Tuesday, July 23, 2019, the Mobile City Council voted on a series of resolutions that have altered the management structure and debt service arrangements of the GulfQuest Maritime Museum. The agreement will have banks that hold loans for the GulfQuest Board forgive $2.4 million dollars in loan obligations in exchange for a payment of $400,000 from the board and $2 million from the City of Mobile over the next 5 years. These agreements will also bring the operation of the museum under the direct oversight and management of the city. This probably signals the end of the tunnel for the tumultuous period the GulfQuest has gone through to get up and running. This is welcome news, but how we move on from this point forward as a community and a museum is important to the success of the museum and financial health of the city. Here is a look at the problems facing GulfQuest.

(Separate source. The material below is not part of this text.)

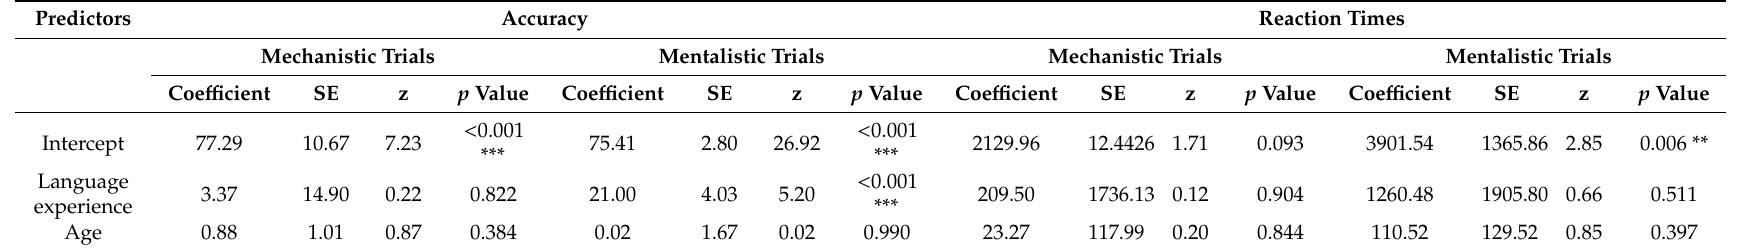
Table 11. Summary of logit mixed e ff ects models: Low-verbal Theory of Mind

The biggest obstacle the GulfQuest has faced is that it suffers from the fact that there hasn’t been anybody with the necessary long term vision and the experience and connections to enact that vision. This problem was solved several months when Mobile Mayor Sandy Stimpson appointed former Mobile Mayor Mike Dow to be Executive director of the museum. The idea of building the GulfQuest started under Mayor Dow’s administration, so it only makes
The independent GulfQuest Maritime Museum Board has been plagued by money problems from the inception of this project. The board has been ineffective in raising money to build exhibits and operations at the museum. Furthermore, the costs of building the building over-ran their already exorbitant costs due to construction delays and setbacks. The museum itself had only been open for several months before the Stimpson administration temporarily closed it done because of its lackluster performance.

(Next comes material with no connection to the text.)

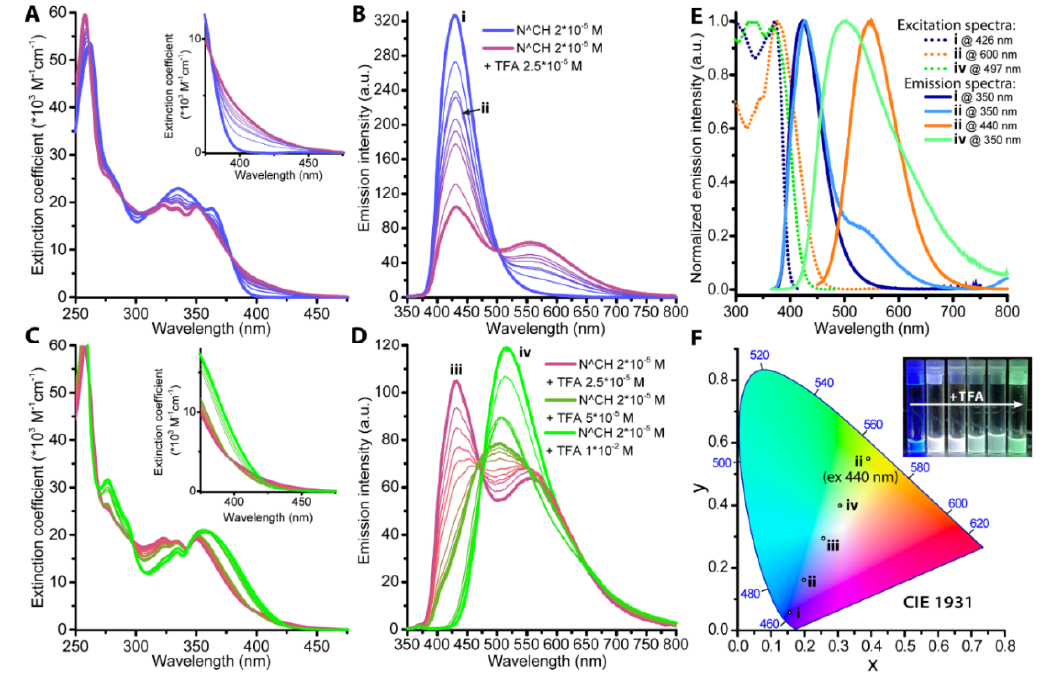
Figure 2. Spectral changes of N^CH in CH 2 Cl 2 upon titration with TFA: ( A , C ) absorption spectra, ( B , D ) emission spectra λ ex = 365 nm; ( E ) excitation and emission spectra of the representative solutions at different stages of the N^CH protonation chosen from the panels B and D (i— N^CH , ii— N^CH + TFA 10:1, iii— N^CH + TFA 1:1, iv— N^CH + TFA excess); and ( F ) CIE 1931 chromaticity diagram with an embedded photograph of the N^CH solution in CH 2 Cl 2 at various TFA concentra- tions, λ ex = 365 nm.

Because of the money issues and crippling debt, the GulfQuest Board has been unable to keep the content fresh and relevant to it’s intended audience. This has contributed to the museum’s inability to continue to attract repeat business from local patrons.
So How Do
We Solve These Problems?
First, we need to start getting attendance up. The Mob Museum in Las Vegas offers Nevada’s residents a discount off of any ticket they purchase. I am sure that was included in some funding deal between the museum and the state. Now that the museum will become a city department, why can’t we implement the same thing? This will encourage city residents to utilize the museum more and even eat at any restaurant in the museum. The city already has started to solve leadership problem at the museum, and getting the board out from under this debt obligation will allow that leadership to turn their focus to the future. Hiring a full-time grant writer on the museum staff would be a very smart step to building a brighter future for it. The grant writer and any fundraising staff should work closely with the museum’s curating staff to focus fundraising efforts on new exhibits to attract more people.
What should those new exhibits be about? A few of the ideas I have come up with include:
- An exhibit about the travels of the Clotilda on that ill-fated trip to the shores of West Africa and back through the Middle Passage.
- An exhibit about the history of shipbuilding in Mobile, a place that has a history of shipbuilding that reaches back to our Colonial days.
- An exhibit about the Liberty Ships built for the Merchant Marines right here in Alabama.
- An exhibit about the Waterman Steamship Corporation that can explain the development of multinational shipping conglomerates, while also telling the story of a Mobile Company.
- An exhibit about the research, development, and building of the Hunley Submarine, the first submarine to sink an enemy ship in warfare combat, which was also built right here in Mobile.
The opportunities available to museum and city due to these new arrangements can be a very positive step forward if we only do it right and don’t squander it. Can we salvage this museum and make it positive? Only time will tell.